I'm performing cross-correlation between a shorter clip of audio (44100 * 14 samples) and a much longer clip of audio (44100 * 60 * 6 samples). From what I understand, I can't window the FFT because of this. When testing out kiss_fftr and kiss_fftri, I found that the inverse operation returned largely noise (but it was still rhythmically similar to the input). I've confirmed that my input audio is correct and the corruption happens solely within this function:
static std::vector<std::vector<float>> do_fft(std::vector<std::vector<float>> song, std::vector<std::vector<float>> loop)
{
loop[0].resize(kiss_fftr_next_fast_size_real(loop[0].size())); // TODO: resize this to song size instead of loop size when done testing
loop[1].resize(loop[0].size()); // TODO: make this dynamic
std::vector<std::vector<kiss_fft_cpx>> fft_loop;
std::vector<std::vector<float>> output;
for (int chan = 0; chan < loop.size(); chan++)
{
fft_loop.push_back(std::vector<kiss_fft_cpx>());
fft_loop[chan].resize(loop[chan].size());
output.push_back(std::vector<float>());
output[chan].resize(loop[chan].size()); // TODO: resize this to song size instead of loop size when done testing
}
kiss_fftr_cfg cfg_loop = kiss_fftr_alloc(loop[0].size(), 0, NULL, NULL);
kiss_fftr(cfg_loop, &loop[0][0], &fft_loop[0][0]);
kiss_fft_free(cfg_loop);
kiss_fftr_cfg cfgi_loop = kiss_fftr_alloc(fft_loop[0].size(), 1, NULL, NULL);
kiss_fftri(cfgi_loop, &fft_loop[0][0], &output[0][0]);
kiss_fft_free(cfgi_loop);
return output;
}
Here's what the output looks like compared to the input: Enlarged to show detail:
If you're wondering about memory, the program is 64-bit and only uses a few gigabytes of ram (just a few gigs, nothing major :P)

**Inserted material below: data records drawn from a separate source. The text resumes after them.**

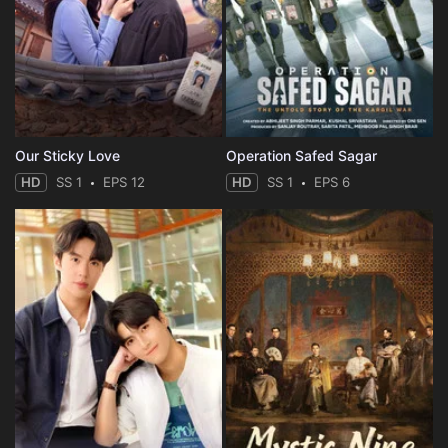
Eps 35 :
Episode 35 - Episode 35
Eps 36 :
Episode 36 - Episode 36
Our Sticky Love
Operation Safed Sagar
HD
SS 1
EPS 12
HD
SS 1
EPS 6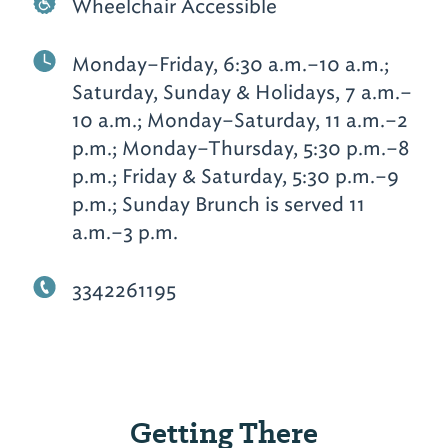
Wheelchair Accessible
Monday–Friday, 6:30 a.m.–10 a.m.;
Saturday, Sunday & Holidays, 7 a.m.–
10 a.m.; Monday–Saturday, 11 a.m.–2
p.m.; Monday–Thursday, 5:30 p.m.–8
p.m.; Friday & Saturday, 5:30 p.m.–9
p.m.; Sunday Brunch is served 11
a.m.–3 p.m.
3342261195
Getting There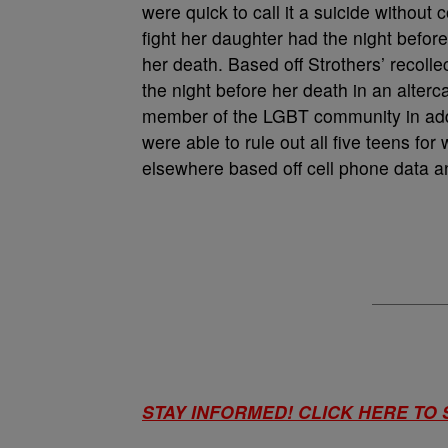
were quick to call it a suicide without
fight her daughter had the night before
her death. Based off Strothers’ recolle
the night before her death in an alterc
member of the LGBT community in addit
were able to rule out all five teens fo
elsewhere based off cell phone data a
STAY INFORMED! CLICK HERE TO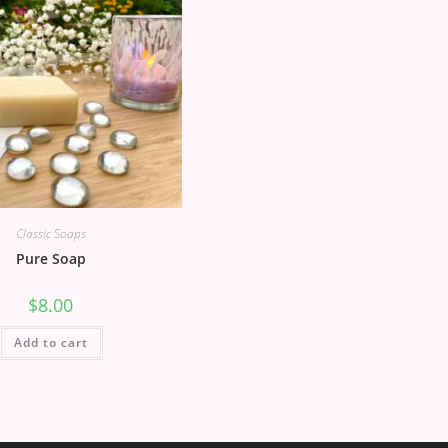
Classic Soaps
Pure Soap
$
8.00
Add to cart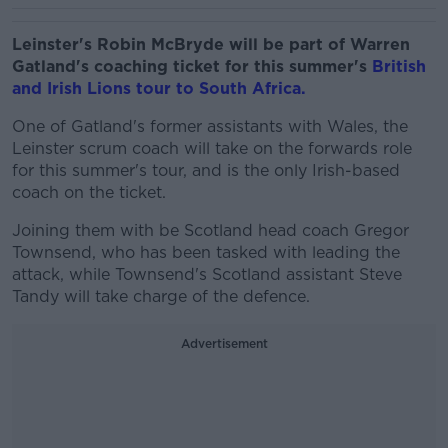
Leinster's Robin McBryde will be part of Warren
Gatland's coaching ticket for this summer's
British
and Irish Lions tour to South Africa.
One of Gatland's former assistants with Wales, the
Leinster scrum coach will take on the forwards role
for this summer's tour, and is the only Irish-based
coach on the ticket.
Joining them with be Scotland head coach Gregor
Townsend, who has been tasked with leading the
attack, while Townsend's Scotland assistant Steve
Tandy will take charge of the defence.
Advertisement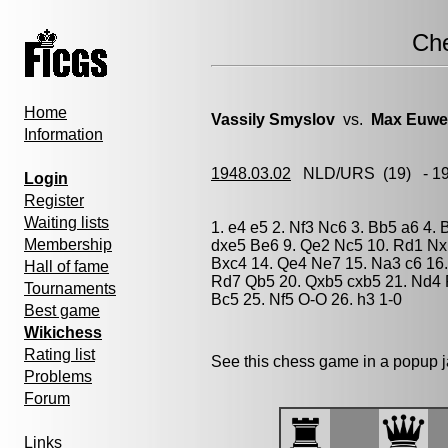
Ch
Home
Vassily Smyslov
vs.
Max Euwe
Information
1948.03.02
NLD/URS
(19) - 1
Login
Register
Waiting lists
1. e4 e5 2. Nf3 Nc6 3. Bb5 a6 4. 
Membership
dxe5 Be6 9. Qe2 Nc5 10. Rd1 Nxb
Bxc4 14. Qe4 Ne7 15. Na3 c6 16.
Hall of fame
Rd7 Qb5 20. Qxb5 cxb5 21. Nd4 
Tournaments
Bc5 25. Nf5 O-O 26. h3 1-0
Best game
Wikichess
Rating list
See this chess game in a popup 
Problems
Forum
Links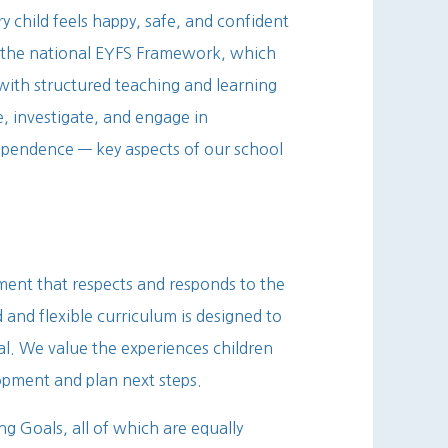
y child feels happy, safe, and confident
w the national EYFS Framework, which
 with structured teaching and learning
e, investigate, and engage in
dependence — key aspects of our school
ment that respects and responds to the
 and flexible curriculum is designed to
tial. We value the experiences children
lopment and plan next steps.
ng Goals, all of which are equally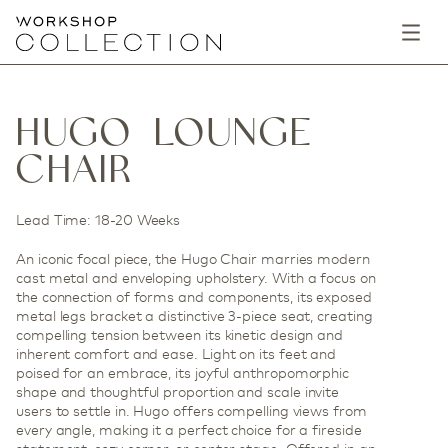
HUGO LOUNGE
CHAIR
Lead Time: 18-20 Weeks
An iconic focal piece, the Hugo Chair marries modern
cast metal and enveloping upholstery. With a focus on
the connection of forms and components, its exposed
metal legs bracket a distinctive 3-piece seat, creating
compelling tension between its kinetic design and
inherent comfort and ease. Light on its feet and
poised for an embrace, its joyful anthropomorphic
shape and thoughtful proportion and scale invite
users to settle in. Hugo offers compelling views from
every angle, making it a perfect choice for a fireside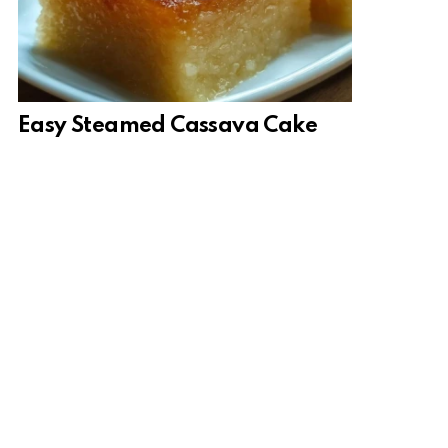
Easy Steamed Cassava Cake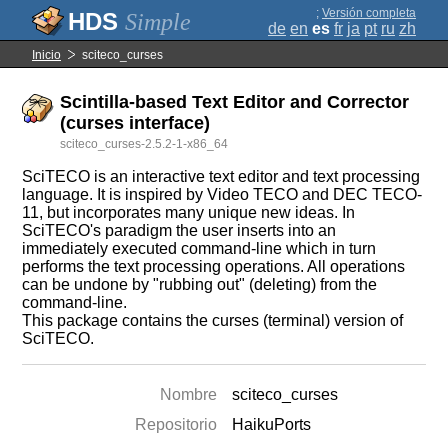
;
Versión completa
Simple
de
en
es
fr
ja
pt
ru
zh
Inicio
sciteco_curses
Scintilla-based Text Editor and Corrector
(curses interface)
sciteco_curses-2.5.2-1-x86_64
SciTECO is an interactive text editor and text processing
language. It is inspired by Video TECO and DEC TECO-
11, but incorporates many unique new ideas. In
SciTECO's paradigm the user inserts into an
immediately executed command-line which in turn
performs the text processing operations. All operations
can be undone by "rubbing out" (deleting) from the
command-line.
This package contains the curses (terminal) version of
SciTECO.
Nombre
sciteco_curses
Repositorio
HaikuPorts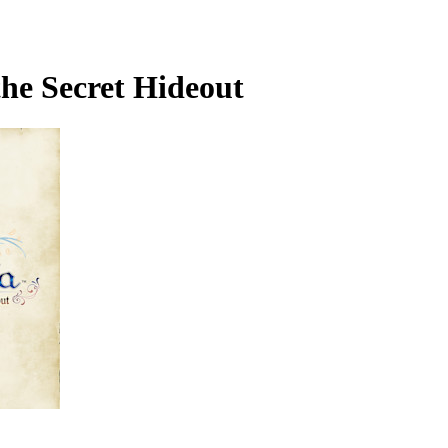
the Secret Hideout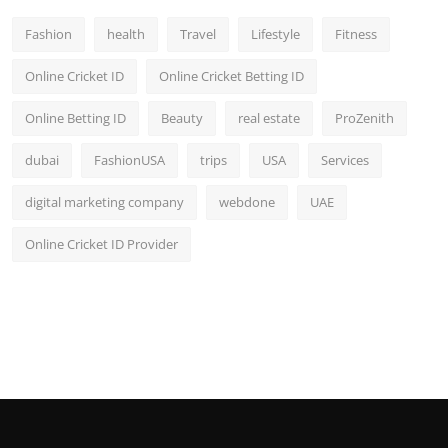
Fashion
health
Travel
Lifestyle
Fitness
Online Cricket ID
Online Cricket Betting ID
Online Betting ID
Beauty
real estate
ProZenith
dubai
FashionUSA
trips
USA
Services
digital marketing company
webdone
UAE
Online Cricket ID Provider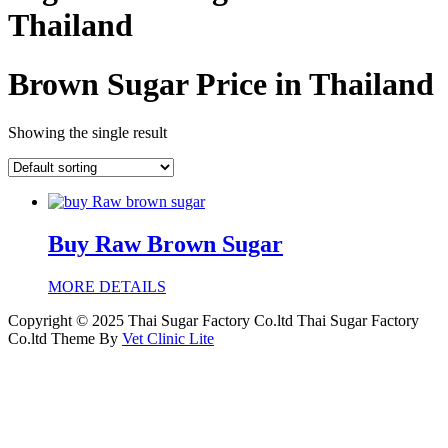
Thailand
Brown Sugar Price in Thailand
Showing the single result
Buy Raw Brown Sugar
MORE DETAILS
Copyright © 2025 Thai Sugar Factory Co.ltd Thai Sugar Factory
Co.ltd Theme By
Vet Clinic Lite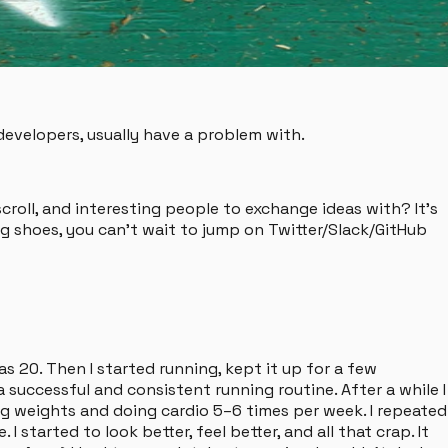
evelopers, usually have a problem with.
roll, and interesting people to exchange ideas with? It's
g shoes, you can't wait to jump on Twitter/Slack/GitHub
as 20. Then I started running, kept it up for a few
successful and consistent running routine. After a while I
ting weights and doing cardio 5–6 times per week. I repeated
started to look better, feel better, and all that crap. It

Different FFT libraries use different scaling factors, and/or distribute scaling factors differently between their FFT and IFFT implementations.
kiss_fft requires you to scale down by the length of the fft during, or between an fft/ifft pair to get back (approximately within numeric or rounding error) the original time domain input vector.
In your case, that's a fairly large scale factor because the length of your data in large.